The Six are worried that Amazon is going to commoditize their product entirely: rather than an expected price of ten dollars or less, Kindle users are going to expect books to be free. Which means Amazon is going to have to acquire them for almost-free. Which means that already marginally-profitable books are going to become even less profitable.

Now, I don't have a whole lot of love for traditional publishing. They're not as bad as the music industry, but they're still digging their heels in and refusing to join the rest of us in the twenty-first century. However:

As a self-published author, this makes me a bit nervous, too. I spent hundreds of hours working on the novel I just put up on Amazon (and Barnes & Noble, and SmashWords, and...), and those hours were all unpaid, on my own time. And then I had the cost of setting up a sole proprietorship (which was technically unnecessary, but still cost me a hundred dollars). And then I dropped two-hundred-fifty dollars on ISBNs (also technically unnecessary). Copyediting, if I hadn't cajoled friends into helping me out, would have run a thousand dollars. Cover design, if my wife wasn't a graphic designer, would have been another five-hundred to one-thousand dollars.

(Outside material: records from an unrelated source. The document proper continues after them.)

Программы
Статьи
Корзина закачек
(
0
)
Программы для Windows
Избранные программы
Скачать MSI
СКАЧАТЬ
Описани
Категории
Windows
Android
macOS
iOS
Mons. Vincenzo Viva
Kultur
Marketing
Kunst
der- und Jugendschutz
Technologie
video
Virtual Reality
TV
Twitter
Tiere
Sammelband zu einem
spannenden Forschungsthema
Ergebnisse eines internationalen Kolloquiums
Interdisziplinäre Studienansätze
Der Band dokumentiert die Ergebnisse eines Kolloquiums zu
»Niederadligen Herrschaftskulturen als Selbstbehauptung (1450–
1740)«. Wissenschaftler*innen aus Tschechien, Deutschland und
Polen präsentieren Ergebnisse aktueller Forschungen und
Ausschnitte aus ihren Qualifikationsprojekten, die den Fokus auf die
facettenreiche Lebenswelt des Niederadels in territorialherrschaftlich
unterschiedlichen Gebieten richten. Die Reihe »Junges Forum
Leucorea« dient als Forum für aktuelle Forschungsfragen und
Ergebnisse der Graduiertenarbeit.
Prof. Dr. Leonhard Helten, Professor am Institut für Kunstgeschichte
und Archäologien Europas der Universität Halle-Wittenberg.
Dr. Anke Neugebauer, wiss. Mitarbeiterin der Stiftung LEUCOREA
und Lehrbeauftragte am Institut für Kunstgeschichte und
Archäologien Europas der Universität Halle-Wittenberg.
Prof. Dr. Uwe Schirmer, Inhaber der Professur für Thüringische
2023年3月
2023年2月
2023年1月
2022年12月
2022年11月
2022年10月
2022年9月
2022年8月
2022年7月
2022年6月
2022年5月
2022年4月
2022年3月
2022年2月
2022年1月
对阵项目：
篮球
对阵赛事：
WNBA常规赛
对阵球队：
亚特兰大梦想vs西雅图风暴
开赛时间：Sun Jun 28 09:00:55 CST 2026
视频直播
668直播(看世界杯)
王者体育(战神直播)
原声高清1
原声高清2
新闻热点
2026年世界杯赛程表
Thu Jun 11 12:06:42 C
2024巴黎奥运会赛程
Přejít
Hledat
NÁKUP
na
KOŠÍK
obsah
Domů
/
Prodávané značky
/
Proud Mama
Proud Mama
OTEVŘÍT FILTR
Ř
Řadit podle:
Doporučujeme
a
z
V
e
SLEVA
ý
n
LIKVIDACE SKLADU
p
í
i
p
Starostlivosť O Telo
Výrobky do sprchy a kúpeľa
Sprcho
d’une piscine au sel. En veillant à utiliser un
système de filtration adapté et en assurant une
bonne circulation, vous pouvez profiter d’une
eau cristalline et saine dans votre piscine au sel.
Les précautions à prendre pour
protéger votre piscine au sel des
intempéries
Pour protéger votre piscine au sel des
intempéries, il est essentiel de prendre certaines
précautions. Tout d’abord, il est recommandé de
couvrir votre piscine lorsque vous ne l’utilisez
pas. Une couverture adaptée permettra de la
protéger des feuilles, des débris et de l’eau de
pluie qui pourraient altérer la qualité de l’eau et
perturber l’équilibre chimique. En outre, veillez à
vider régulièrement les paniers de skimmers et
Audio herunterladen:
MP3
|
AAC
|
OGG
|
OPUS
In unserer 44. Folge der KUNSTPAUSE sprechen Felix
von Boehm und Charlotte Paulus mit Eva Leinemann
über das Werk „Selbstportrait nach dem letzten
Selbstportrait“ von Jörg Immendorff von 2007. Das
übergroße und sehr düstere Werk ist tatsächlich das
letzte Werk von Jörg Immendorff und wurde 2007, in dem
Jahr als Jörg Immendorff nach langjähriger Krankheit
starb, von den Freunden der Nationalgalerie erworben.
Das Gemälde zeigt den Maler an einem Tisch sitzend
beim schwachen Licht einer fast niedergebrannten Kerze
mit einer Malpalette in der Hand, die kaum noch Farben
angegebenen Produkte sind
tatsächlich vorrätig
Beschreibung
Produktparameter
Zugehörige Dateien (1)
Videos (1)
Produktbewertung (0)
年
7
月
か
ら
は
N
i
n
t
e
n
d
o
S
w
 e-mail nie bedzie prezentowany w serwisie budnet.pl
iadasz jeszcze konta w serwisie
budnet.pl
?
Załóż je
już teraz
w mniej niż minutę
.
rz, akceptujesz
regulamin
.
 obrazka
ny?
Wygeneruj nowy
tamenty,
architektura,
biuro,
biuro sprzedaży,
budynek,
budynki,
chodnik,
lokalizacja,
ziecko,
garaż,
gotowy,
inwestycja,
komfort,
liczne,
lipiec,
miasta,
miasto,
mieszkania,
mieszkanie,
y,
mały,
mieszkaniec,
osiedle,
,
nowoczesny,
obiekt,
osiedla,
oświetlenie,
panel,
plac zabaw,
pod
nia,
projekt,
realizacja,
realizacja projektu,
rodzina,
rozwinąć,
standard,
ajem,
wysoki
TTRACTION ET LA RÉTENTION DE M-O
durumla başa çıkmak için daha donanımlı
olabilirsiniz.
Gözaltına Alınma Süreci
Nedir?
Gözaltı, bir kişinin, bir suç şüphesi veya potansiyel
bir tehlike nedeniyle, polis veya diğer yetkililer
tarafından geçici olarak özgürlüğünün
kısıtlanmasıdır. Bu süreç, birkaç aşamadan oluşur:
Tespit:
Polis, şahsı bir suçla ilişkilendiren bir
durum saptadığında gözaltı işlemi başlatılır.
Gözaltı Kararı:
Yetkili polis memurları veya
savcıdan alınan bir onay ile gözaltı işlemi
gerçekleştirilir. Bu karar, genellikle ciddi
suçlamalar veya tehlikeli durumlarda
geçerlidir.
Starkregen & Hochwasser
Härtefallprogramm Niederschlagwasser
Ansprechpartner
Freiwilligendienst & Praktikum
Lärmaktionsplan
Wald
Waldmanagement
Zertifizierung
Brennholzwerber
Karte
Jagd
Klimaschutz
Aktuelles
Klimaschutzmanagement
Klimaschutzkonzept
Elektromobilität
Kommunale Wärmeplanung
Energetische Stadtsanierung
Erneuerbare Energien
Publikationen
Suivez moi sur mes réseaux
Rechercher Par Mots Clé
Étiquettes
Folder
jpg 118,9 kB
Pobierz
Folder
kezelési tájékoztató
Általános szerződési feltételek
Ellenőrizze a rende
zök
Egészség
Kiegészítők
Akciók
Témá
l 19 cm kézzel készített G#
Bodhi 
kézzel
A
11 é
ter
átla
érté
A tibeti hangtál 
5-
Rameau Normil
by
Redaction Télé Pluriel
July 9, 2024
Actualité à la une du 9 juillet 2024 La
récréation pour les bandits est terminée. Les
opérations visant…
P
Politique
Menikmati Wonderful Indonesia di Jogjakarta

I'm selling the book for $2.99, and pocket 70% of that. I have basically no room to profit on this book -- and I'm actually treating it as a loss leader for future titles. But it would still be nice to recoup some of my costs, and I would like this little adventure as a whole to eventually become profitable. If Amazon succeeds in making books "free", that's going to be harder and harder to do.

And I'm not an Evil Big Publisher. My book is available in damn near any format you like, DRM free. I've even sent free copies to people that have written to me saying they can't afford to buy it, or were prevented from buying it by $BULLSHIT_POLICY. This was a labor of love more than anything else. But still: as an author, Amazon's move has me just a little worried.